◆ Required action
Go through the entries below. Copy out every line that contains "error".

◆ Supplied material
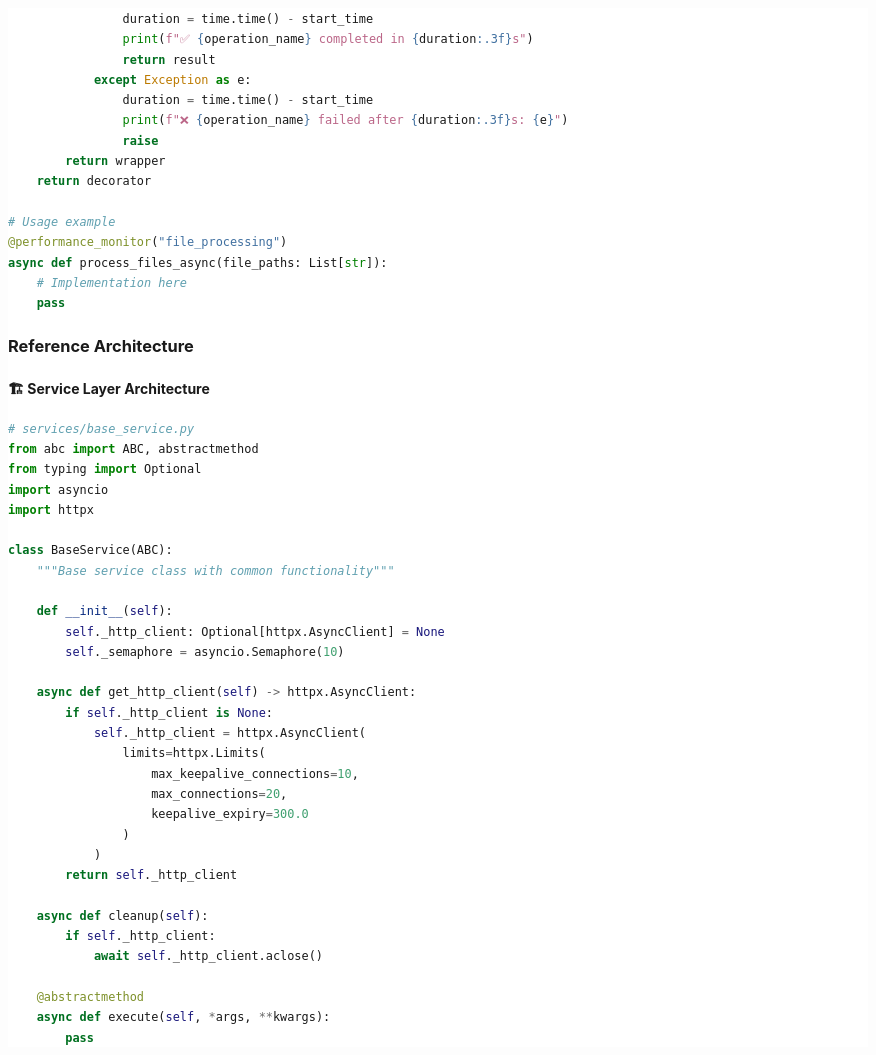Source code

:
 ```python
                duration = time.time() - start_time
                print(f"✅ {operation_name} completed in {duration:.3f}s")
                return result
            except Exception as e:
                duration = time.time() - start_time
                print(f"❌ {operation_name} failed after {duration:.3f}s: {e}")
                raise
        return wrapper
    return decorator

# Usage example
@performance_monitor("file_processing")
async def process_files_async(file_paths: List[str]):
    # Implementation here
    pass
```

### Reference Architecture

#### 🏗️ **Service Layer Architecture**
```python
# services/base_service.py
from abc import ABC, abstractmethod
from typing import Optional
import asyncio
import httpx

class BaseService(ABC):
    """Base service class with common functionality"""
    
    def __init__(self):
        self._http_client: Optional[httpx.AsyncClient] = None
        self._semaphore = asyncio.Semaphore(10)
    
    async def get_http_client(self) -> httpx.AsyncClient:
        if self._http_client is None:
            self._http_client = httpx.AsyncClient(
                limits=httpx.Limits(
                    max_keepalive_connections=10,
                    max_connections=20,
                    keepalive_expiry=300.0
                )
            )
        return self._http_client
    
    async def cleanup(self):
        if self._http_client:
            await self._http_client.aclose()
    
    @abstractmethod
    async def execute(self, *args, **kwargs):
        pass
```
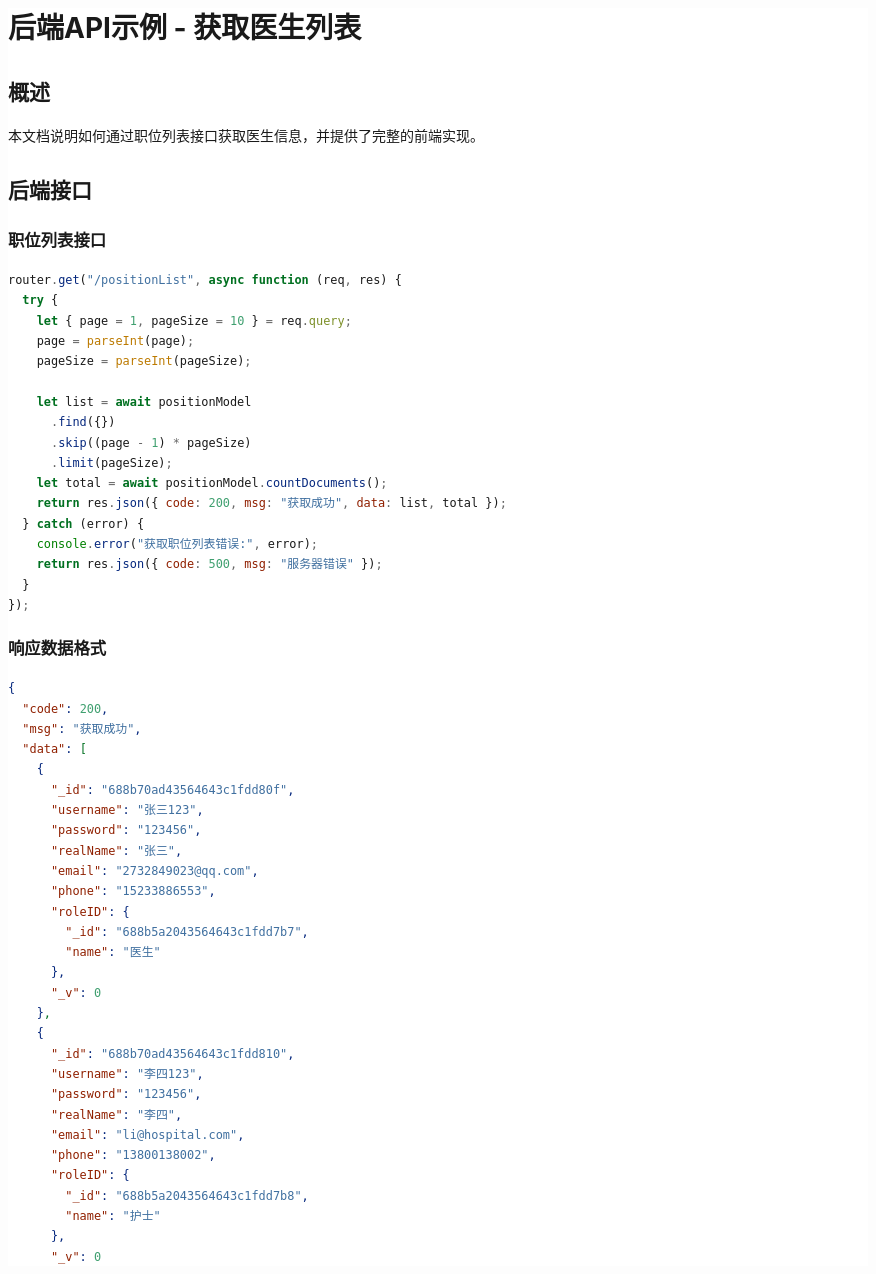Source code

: # 后端API示例 - 获取医生列表

## 概述

本文档说明如何通过职位列表接口获取医生信息，并提供了完整的前端实现。

## 后端接口

### 职位列表接口

```javascript
router.get("/positionList", async function (req, res) {
  try {
    let { page = 1, pageSize = 10 } = req.query;
    page = parseInt(page);
    pageSize = parseInt(pageSize);
    
    let list = await positionModel
      .find({})
      .skip((page - 1) * pageSize)
      .limit(pageSize);
    let total = await positionModel.countDocuments();
    return res.json({ code: 200, msg: "获取成功", data: list, total });
  } catch (error) {
    console.error("获取职位列表错误:", error);
    return res.json({ code: 500, msg: "服务器错误" });
  }
});
```

### 响应数据格式

```json
{
  "code": 200,
  "msg": "获取成功",
  "data": [
    {
      "_id": "688b70ad43564643c1fdd80f",
      "username": "张三123",
      "password": "123456",
      "realName": "张三",
      "email": "2732849023@qq.com",
      "phone": "15233886553",
      "roleID": {
        "_id": "688b5a2043564643c1fdd7b7",
        "name": "医生"
      },
      "_v": 0
    },
    {
      "_id": "688b70ad43564643c1fdd810",
      "username": "李四123",
      "password": "123456",
      "realName": "李四",
      "email": "li@hospital.com",
      "phone": "13800138002",
      "roleID": {
        "_id": "688b5a2043564643c1fdd7b8",
        "name": "护士"
      },
      "_v": 0
```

◆ Response box
  } catch (error) {
    console.error("获取职位列表错误:", error);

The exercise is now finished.